Different things which had been uncovered by scientific enquiry might be hard to match up with each other—hard even for him—but there was no reason to think that scientific enquiry would not be able to match them up eventually, although probably part of the result would be to open fresh gaps. That was the extent of Einstein’s pluralism. It was the humble admission, by a supremely realistic thinker, that not everything could be done at once by one person. It had nothing to do with superficially exciting notions about the irreconcilability of modes. Einstein thought too concretely to get interested in stuff like that.
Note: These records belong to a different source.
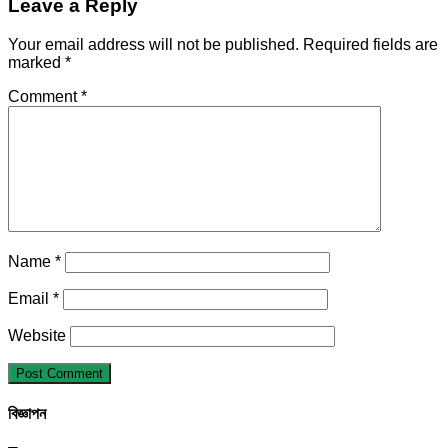
Leave a Reply
Your email address will not be published.
Required fields are
marked
*
Comment
*
Name
*
Email
*
Website
বিজ্ঞাপন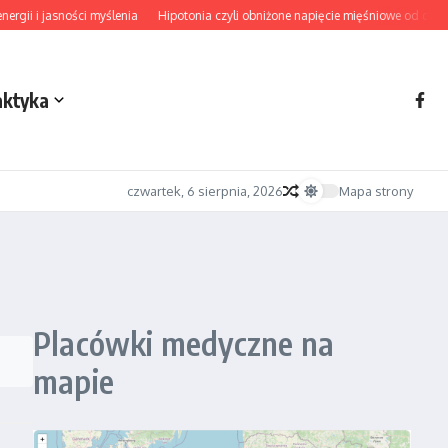
gii i jasności myślenia
Hipotonia czyli obniżone napięcie mięśniowe od diagno
aktyka
czwartek, 6 sierpnia, 2026
Mapa strony
Placówki medyczne na
mapie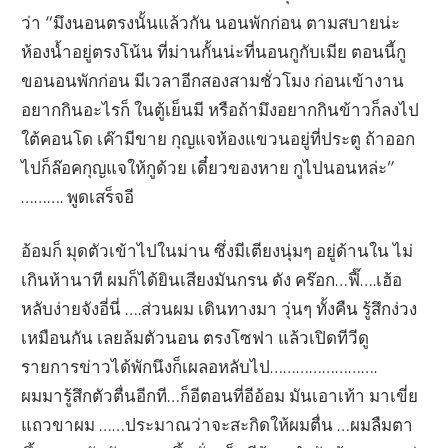
ว่า “มึงนอนตรงนั้นแล้วกัน นอนพักก่อน ตามสบายน่ะ
ห้องน้ำอยู่ตรงโน้น ที่ม่านกั้นน่ะที่นอนกูกับเมีย ตอนนี้กู
ขอนอนพักก่อน มีเวลาอีกสองสามชั่วโมง ก่อนเข้างาน
อยากกินอะไรก็ ในตู้เย็นมี หรือถ้ามึงอยากกินข้าวก็ลงไป
ใต้คอนโด เค๊ามีขาย กุญแจห้องแขวนอยู่ที่ประตู ถ้าออก
ไปก็ล๊อคกุญแจให้กูด้วย เดี๋ยวของหาย กูไปนอนหล่ะ”
………. พูดเสร็จอี
อ้อมก็ มุดตัวเข้าไปในม่าน ซึ่งมีเตียงนุ่มๆ อยู่ด้านใน ไม่
เกินห้านาที ผมก็ได้ยินเสียงมันกรน ดัง คร๊อก…ฟี๊….เฮ้อ
หลับง่ายจังอี่นี่ ….ส่วนผม เดินทางมา วุ่นๆ ทั้งคืน รู้สึกง่วง
เหมือนกัน เลยล้มตัวนอน ตรงโซฟา แล้วเปิดทีวีดู
รายการข่าวได้พักนึงก็เผลอหลับไป…………………….
ผมมารู้สึกตัวตื่นอีกที…ก็อีตอนที่อีอ้อม มันเอาเท้า มาเขี่ย
แถวขาผม ……ประมาณว่าจะสะกิดให้ผมตื่น …ผมลืมตา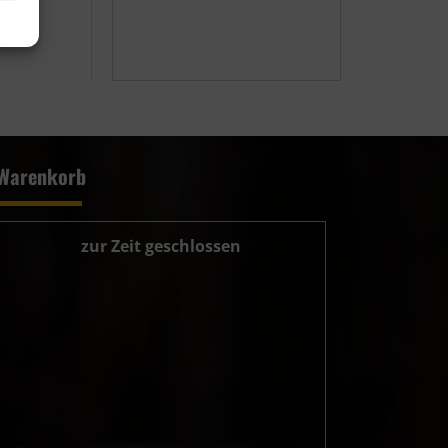
Warenkorb
zur Zeit geschlossen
Lesser minds are perhaps more susceptible. Pluralism might be on the verge of becoming a fad, like ecology or macrobiotic diet. Beyond that, it could easily become a cult, like Scientology. It would be a pity to see Einstein posthumously co-opted into the role of L. Ron Hubbard. The same thing could happen to Sir Isaiah Berlin, who has been getting praise in the reviews for his alleged pluralism. To a certain extent he has brought this on himself, for appearing to be impressed by Machiavelli’s discovery of incompatible moralities. Machiavelli thought, among other things, that the Prince needed to be cruel in order to be kind—in other words, that ends justified means. When it comes to practice, the evidence in favour of this proposition is not noticeably better than the evidence against it, especially if Italy is your field of study. Anyway for the decent politician there is no choice: he tries to do the liberal thing in small matters as in large, just as Sir Isaiah himself would, if he was put in charge of a state.